18 Jun 2025·6 min read

Five years after the National Education Policy was announced, we look at what has genuinely changed in classrooms, what hasn't, and what parents should be asking their schools right now.

The National Education Policy 2020 promised the most sweeping overhaul of Indian education in three decades. Now, in 2025, the question is no longer what will change — it is what has.

What has actually changed

The most visible change has been in assessment. Many CBSE schools have moved away from the single high-stakes annual exam model toward a continuous, competency-based assessment approach. Students in Classes 3, 5, and 8 are no longer automatically promoted — their learning outcomes are tracked through structured evaluations across the year.

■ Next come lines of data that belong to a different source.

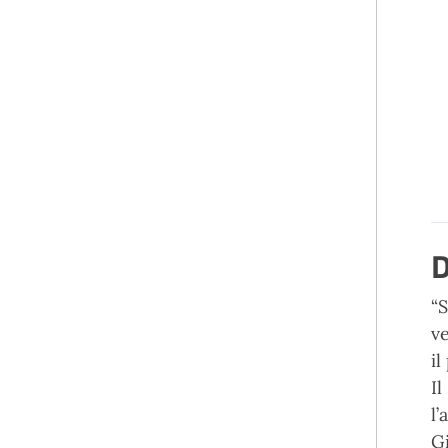
D
“
ve
i
I
l
Gi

The bagless school day, once dismissed as a nice idea, has been implemented in most central government schools and a growing number of state boards. One or two days a week are now formally dedicated to hands-on, activity-based learning with no textbooks.

Mother tongue as the medium of instruction up to Class 5 has moved from policy to practice in several states, most significantly in Tamil Nadu, Karnataka, and Maharashtra for government schools. Private schools have been slower, but pressure is growing.

What hasn't changed yet

Higher education integration — NEP's vision of flexible multi-disciplinary degrees with entry and exit points — is still being implemented unevenly across universities. Most students applying to undergraduate programmes in 2025 are still navigating a system that functionally resembles the pre-NEP structure.

Vocational education from Class 6, one of NEP's most significant proposals, exists on paper in most schools but lacks qualified teachers, equipment, and genuine curriculum integration.

What parents should ask their schools

Ask whether your child's school has a formal Foundational Literacy and Numeracy (FLN) framework for Classes 1–3. Ask what competency benchmarks are being used for assessments. Ask whether the school's timetable includes dedicated activity-based learning days.

NEP 2020 is a direction, not an arrival. But in 2025, the direction is becoming visible — and parents who understand it are better positioned to advocate for their children inside it.